===== RECORDS FOR THIS EXERCISE
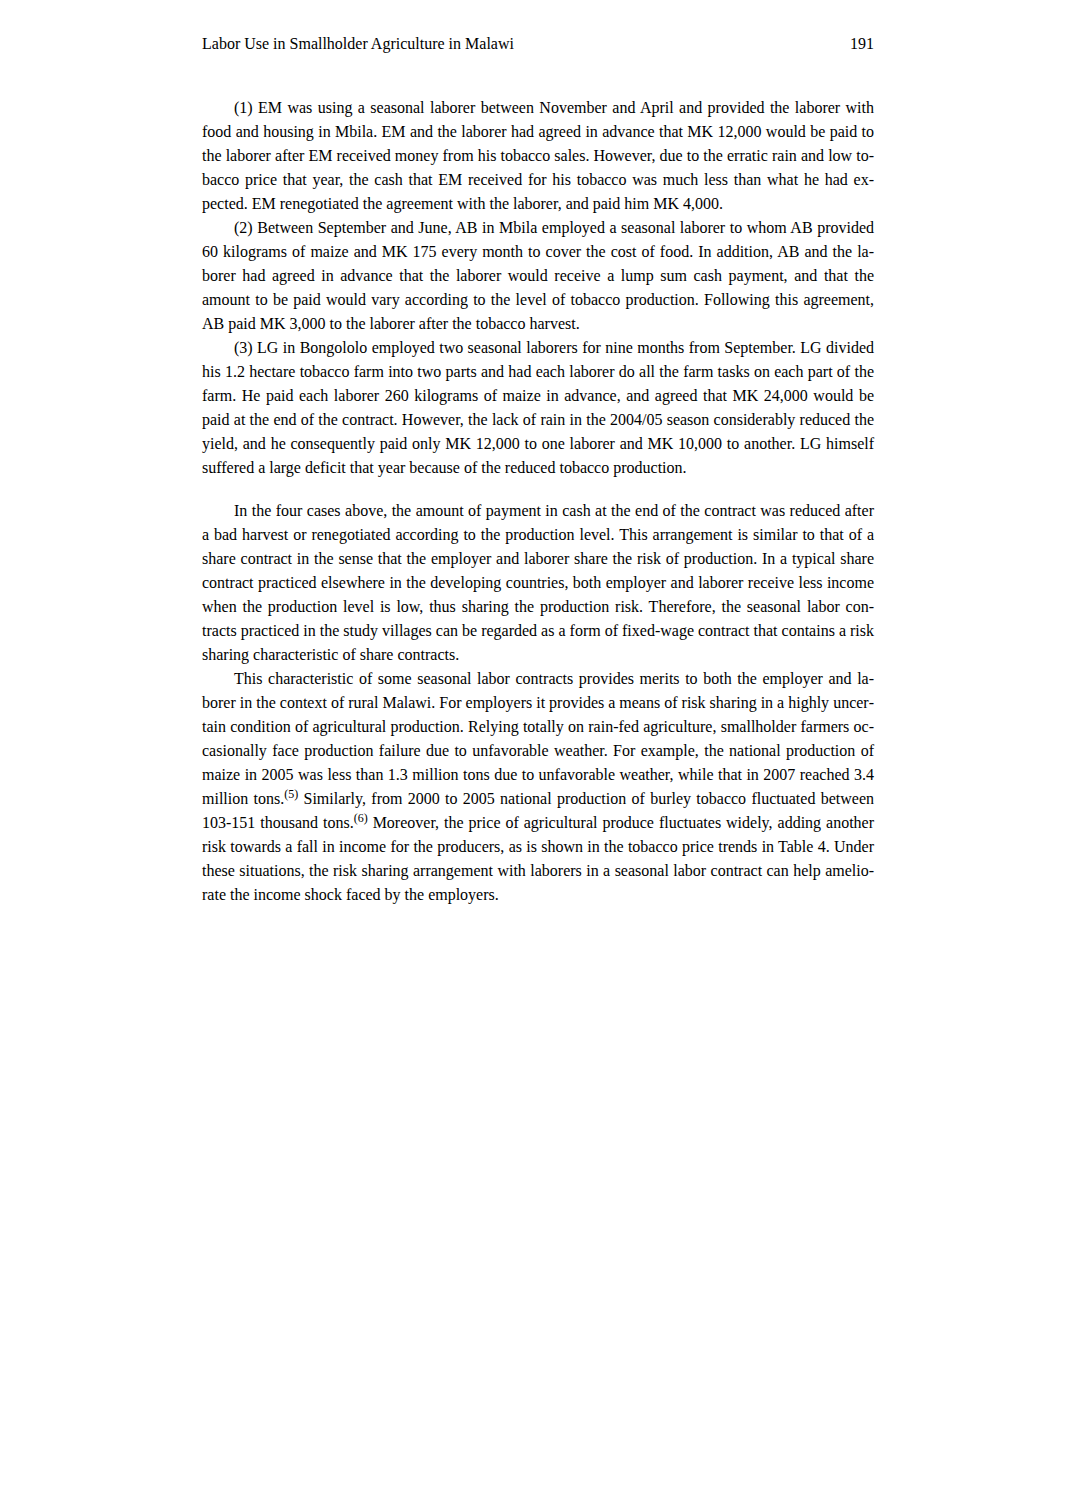Labor Use in Smallholder Agriculture in Malawi 191
EM was using a seasonal laborer between November and April and provided the laborer with food and housing in Mbila. EM and the laborer had agreed in advance that MK 12,000 would be paid to the laborer after EM received money from his tobacco sales. However, due to the erratic rain and low tobacco price that year, the cash that EM received for his tobacco was much less than what he had expected. EM renegotiated the agreement with the laborer, and paid him MK 4,000.
Between September and June, AB in Mbila employed a seasonal laborer to whom AB provided 60 kilograms of maize and MK 175 every month to cover the cost of food. In addition, AB and the laborer had agreed in advance that the laborer would receive a lump sum cash payment, and that the amount to be paid would vary according to the level of tobacco production. Following this agreement, AB paid MK 3,000 to the laborer after the tobacco harvest.
LG in Bongololo employed two seasonal laborers for nine months from September. LG divided his 1.2 hectare tobacco farm into two parts and had each laborer do all the farm tasks on each part of the farm. He paid each laborer 260 kilograms of maize in advance, and agreed that MK 24,000 would be paid at the end of the contract. However, the lack of rain in the 2004/05 season considerably reduced the yield, and he consequently paid only MK 12,000 to one laborer and MK 10,000 to another. LG himself suffered a large deficit that year because of the reduced tobacco production.
In the four cases above, the amount of payment in cash at the end of the contract was reduced after a bad harvest or renegotiated according to the production level. This arrangement is similar to that of a share contract in the sense that the employer and laborer share the risk of production. In a typical share contract practiced elsewhere in the developing countries, both employer and laborer receive less income when the production level is low, thus sharing the production risk. Therefore, the seasonal labor contracts practiced in the study villages can be regarded as a form of fixed-wage contract that contains a risk sharing characteristic of share contracts.
This characteristic of some seasonal labor contracts provides merits to both the employer and laborer in the context of rural Malawi. For employers it provides a means of risk sharing in a highly uncertain condition of agricultural production. Relying totally on rain-fed agriculture, smallholder farmers occasionally face production failure due to unfavorable weather. For example, the national production of maize in 2005 was less than 1.3 million tons due to unfavorable weather, while that in 2007 reached 3.4 million tons.(5) Similarly, from 2000 to 2005 national production of burley tobacco fluctuated between 103-151 thousand tons.(6) Moreover, the price of agricultural produce fluctuates widely, adding another risk towards a fall in income for the producers, as is shown in the tobacco price trends in Table 4. Under these situations, the risk sharing arrangement with laborers in a seasonal labor contract can help ameliorate the income shock faced by the employers.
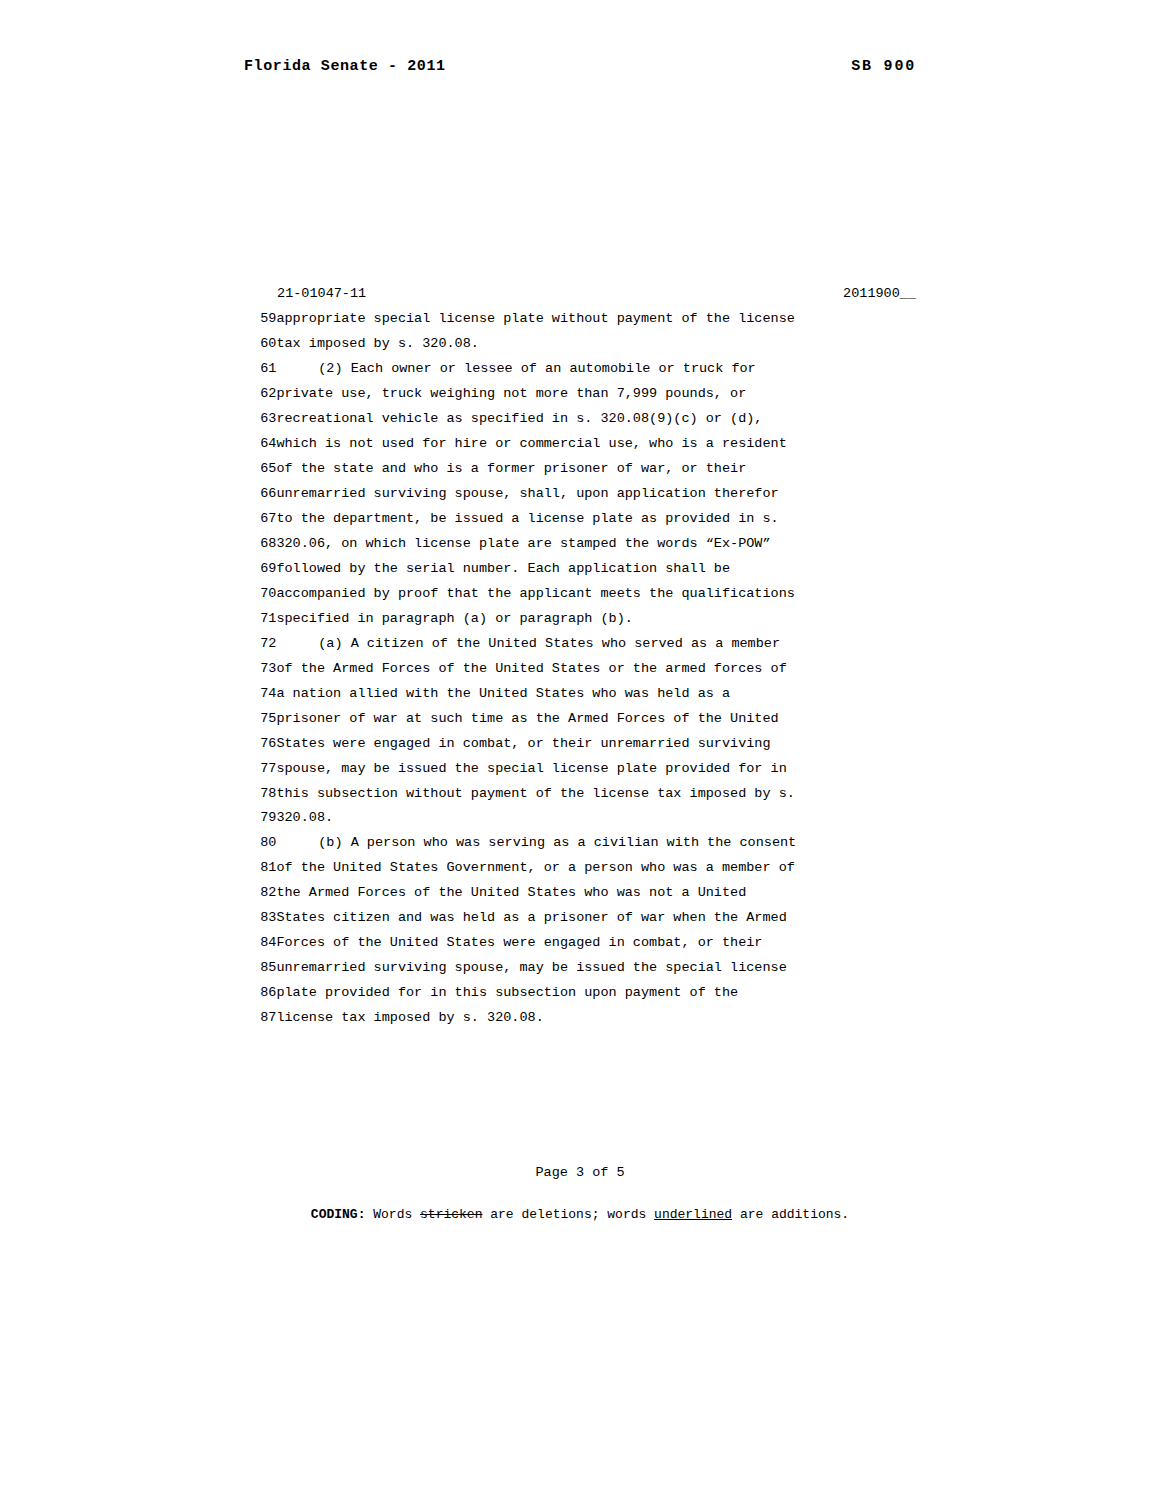Florida Senate - 2011 SB 900
21-01047-11 2011900__
| 59 | appropriate special license plate without payment of the license |
| 60 | tax imposed by s. 320.08. |
| 61 | (2) Each owner or lessee of an automobile or truck for |
| 62 | private use, truck weighing not more than 7,999 pounds, or |
| 63 | recreational vehicle as specified in s. 320.08(9)(c) or (d), |
| 64 | which is not used for hire or commercial use, who is a resident |
| 65 | of the state and who is a former prisoner of war, or their |
| 66 | unremarried surviving spouse, shall, upon application therefor |
| 67 | to the department, be issued a license plate as provided in s. |
| 68 | 320.06, on which license plate are stamped the words “Ex-POW” |
| 69 | followed by the serial number. Each application shall be |
| 70 | accompanied by proof that the applicant meets the qualifications |
| 71 | specified in paragraph (a) or paragraph (b). |
| 72 | (a) A citizen of the United States who served as a member |
| 73 | of the Armed Forces of the United States or the armed forces of |
| 74 | a nation allied with the United States who was held as a |
| 75 | prisoner of war at such time as the Armed Forces of the United |
| 76 | States were engaged in combat, or their unremarried surviving |
| 77 | spouse, may be issued the special license plate provided for in |
| 78 | this subsection without payment of the license tax imposed by s. |
| 79 | 320.08. |
| 80 | (b) A person who was serving as a civilian with the consent |
| 81 | of the United States Government, or a person who was a member of |
| 82 | the Armed Forces of the United States who was not a United |
| 83 | States citizen and was held as a prisoner of war when the Armed |
| 84 | Forces of the United States were engaged in combat, or their |
| 85 | unremarried surviving spouse, may be issued the special license |
| 86 | plate provided for in this subsection upon payment of the |
| 87 | license tax imposed by s. 320.08. |
Page 3 of 5
CODING: Words stricken are deletions; words underlined are additions.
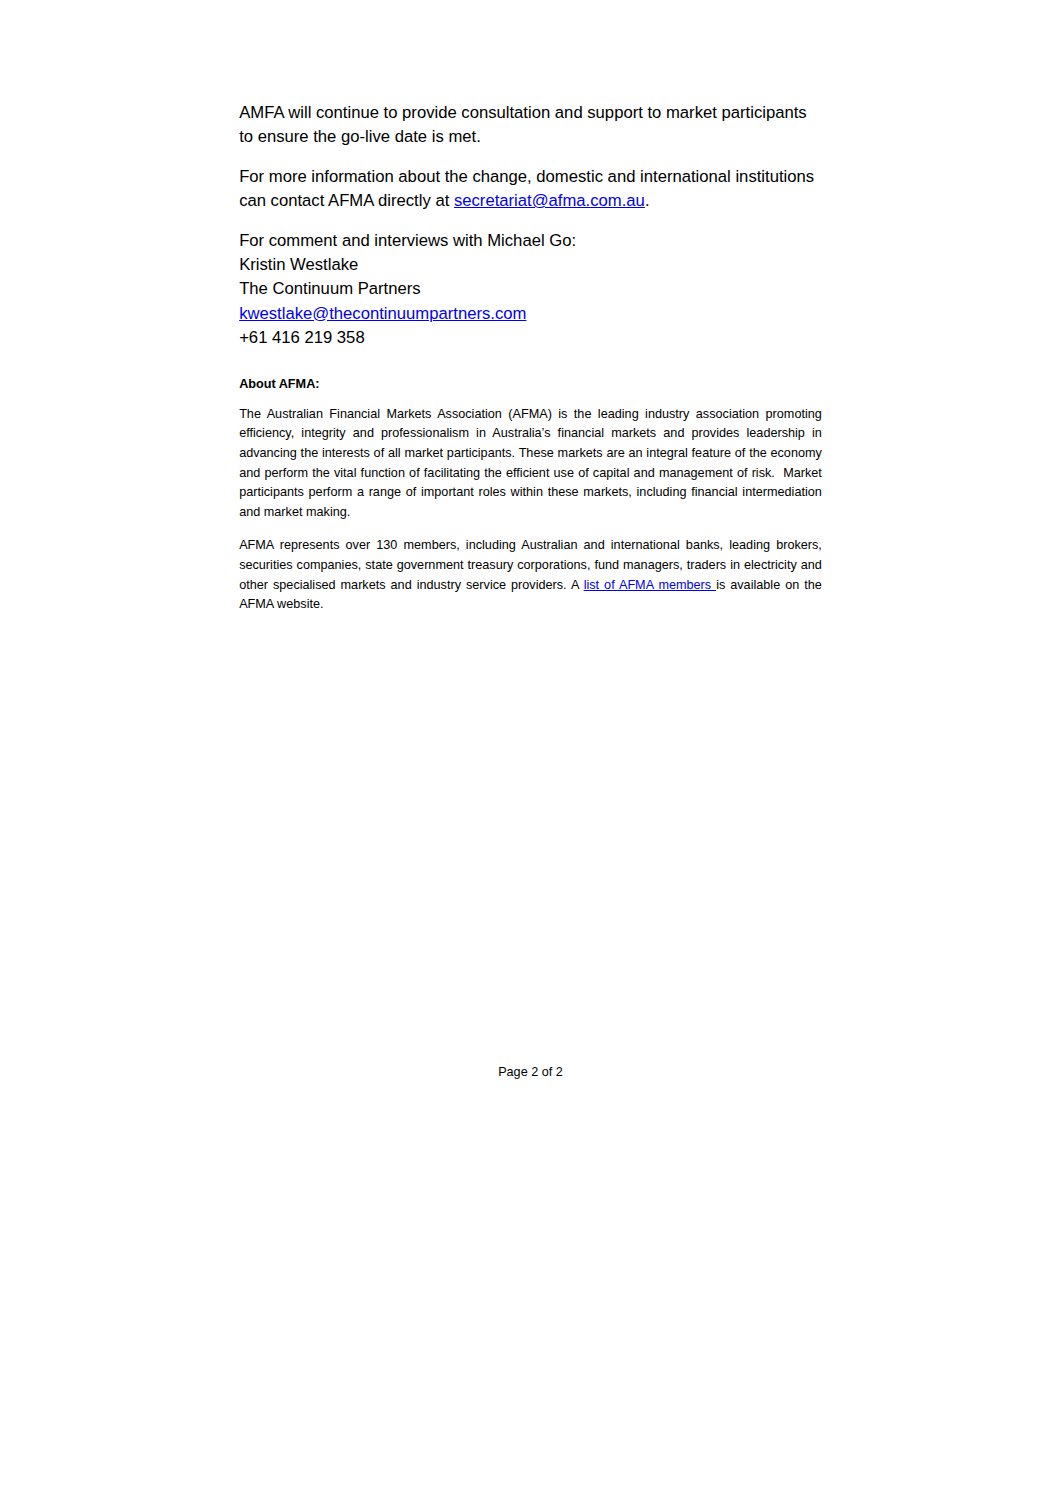AMFA will continue to provide consultation and support to market participants to ensure the go-live date is met.
For more information about the change, domestic and international institutions can contact AFMA directly at secretariat@afma.com.au.
For comment and interviews with Michael Go:
Kristin Westlake
The Continuum Partners
kwestlake@thecontinuumpartners.com
+61 416 219 358
About AFMA:
The Australian Financial Markets Association (AFMA) is the leading industry association promoting efficiency, integrity and professionalism in Australia’s financial markets and provides leadership in advancing the interests of all market participants. These markets are an integral feature of the economy and perform the vital function of facilitating the efficient use of capital and management of risk. Market participants perform a range of important roles within these markets, including financial intermediation and market making.
AFMA represents over 130 members, including Australian and international banks, leading brokers, securities companies, state government treasury corporations, fund managers, traders in electricity and other specialised markets and industry service providers. A list of AFMA members is available on the AFMA website.
Page 2 of 2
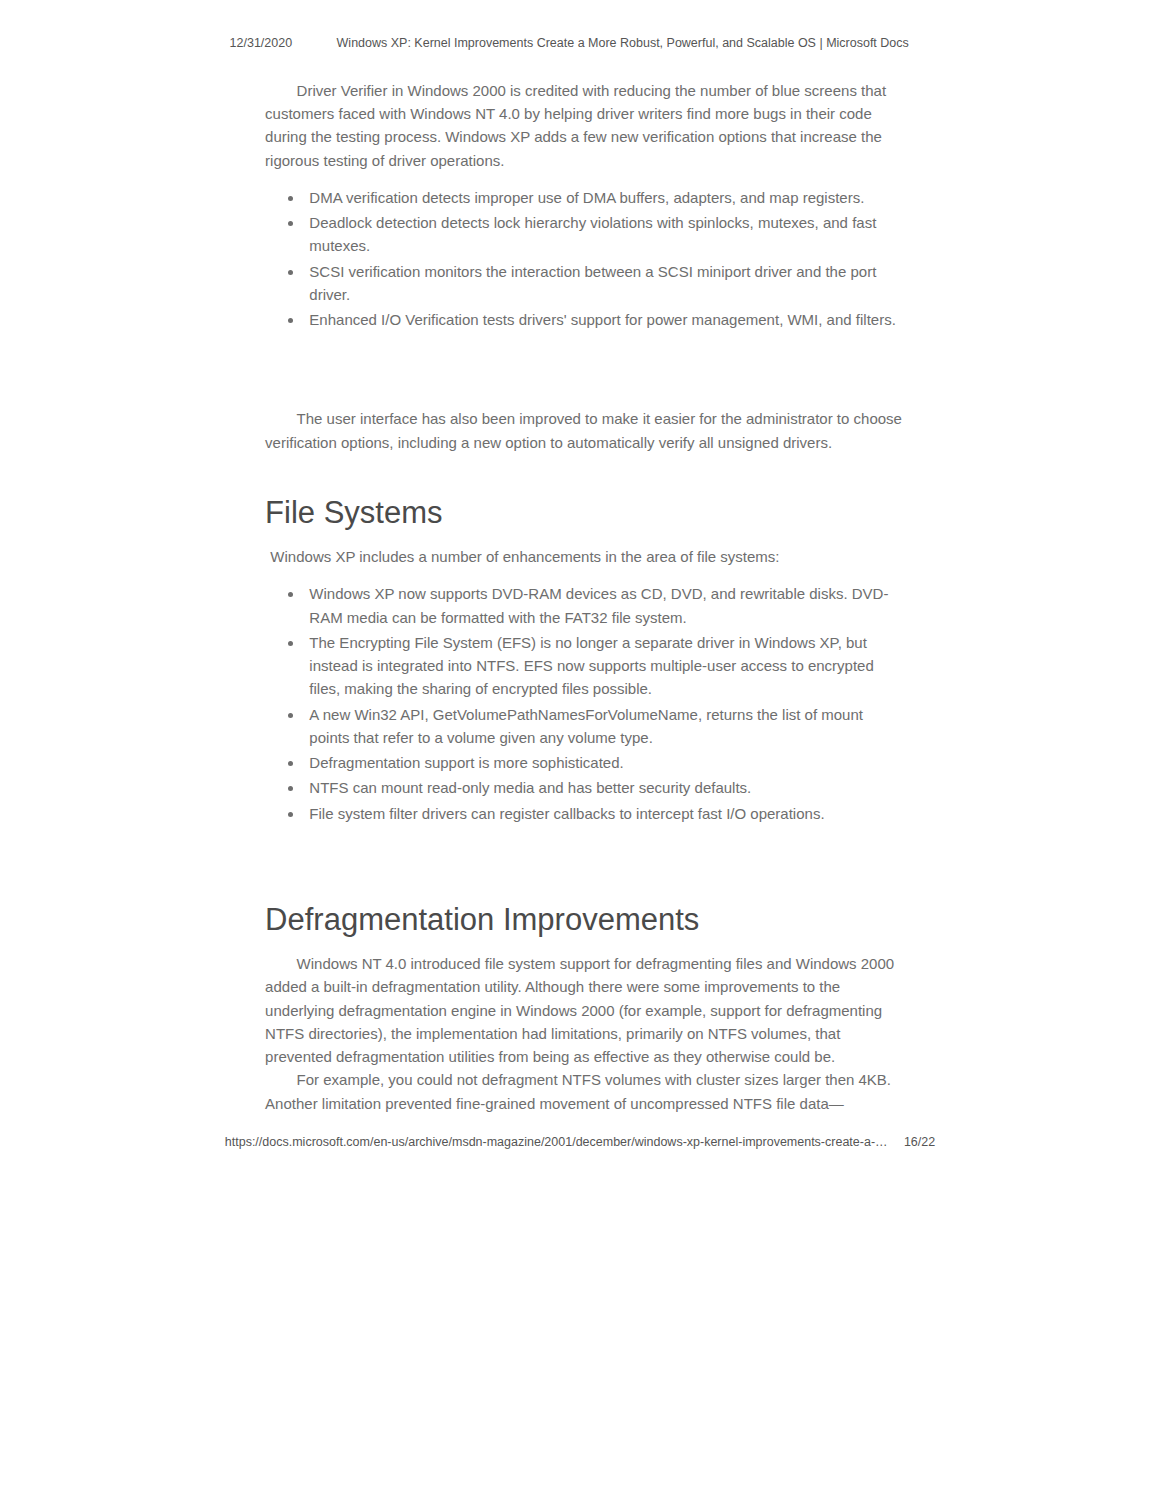12/31/2020 Windows XP: Kernel Improvements Create a More Robust, Powerful, and Scalable OS | Microsoft Docs
Driver Verifier in Windows 2000 is credited with reducing the number of blue screens that customers faced with Windows NT 4.0 by helping driver writers find more bugs in their code during the testing process. Windows XP adds a few new verification options that increase the rigorous testing of driver operations.
DMA verification detects improper use of DMA buffers, adapters, and map registers.
Deadlock detection detects lock hierarchy violations with spinlocks, mutexes, and fast mutexes.
SCSI verification monitors the interaction between a SCSI miniport driver and the port driver.
Enhanced I/O Verification tests drivers' support for power management, WMI, and filters.
The user interface has also been improved to make it easier for the administrator to choose verification options, including a new option to automatically verify all unsigned drivers.
File Systems
Windows XP includes a number of enhancements in the area of file systems:
Windows XP now supports DVD-RAM devices as CD, DVD, and rewritable disks. DVD-RAM media can be formatted with the FAT32 file system.
The Encrypting File System (EFS) is no longer a separate driver in Windows XP, but instead is integrated into NTFS. EFS now supports multiple-user access to encrypted files, making the sharing of encrypted files possible.
A new Win32 API, GetVolumePathNamesForVolumeName, returns the list of mount points that refer to a volume given any volume type.
Defragmentation support is more sophisticated.
NTFS can mount read-only media and has better security defaults.
File system filter drivers can register callbacks to intercept fast I/O operations.
Defragmentation Improvements
Windows NT 4.0 introduced file system support for defragmenting files and Windows 2000 added a built-in defragmentation utility. Although there were some improvements to the underlying defragmentation engine in Windows 2000 (for example, support for defragmenting NTFS directories), the implementation had limitations, primarily on NTFS volumes, that prevented defragmentation utilities from being as effective as they otherwise could be.
For example, you could not defragment NTFS volumes with cluster sizes larger then 4KB. Another limitation prevented fine-grained movement of uncompressed NTFS file data—
https://docs.microsoft.com/en-us/archive/msdn-magazine/2001/december/windows-xp-kernel-improvements-create-a-more-robust-powerful-and-sca… 16/22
==========
- DIRECTIONS FOR THIS TASK:
Within the listing above, locate the line containing "Windows XP includes" and the line containing "The Encrypting File". Reproduce those two lines and all lines between them exactly, with nothing added.

- OUTPUT FOR THIS EXERCISE:
Windows XP includes a number of enhancements in the area of file systems:
Windows XP now supports DVD-RAM devices as CD, DVD, and rewritable disks. DVD-RAM media can be formatted with the FAT32 file system.
The Encrypting File System (EFS) is no longer a separate driver in Windows XP, but instead is integrated into NTFS. EFS now supports multiple-user access to encrypted files, making the sharing of encrypted files possible.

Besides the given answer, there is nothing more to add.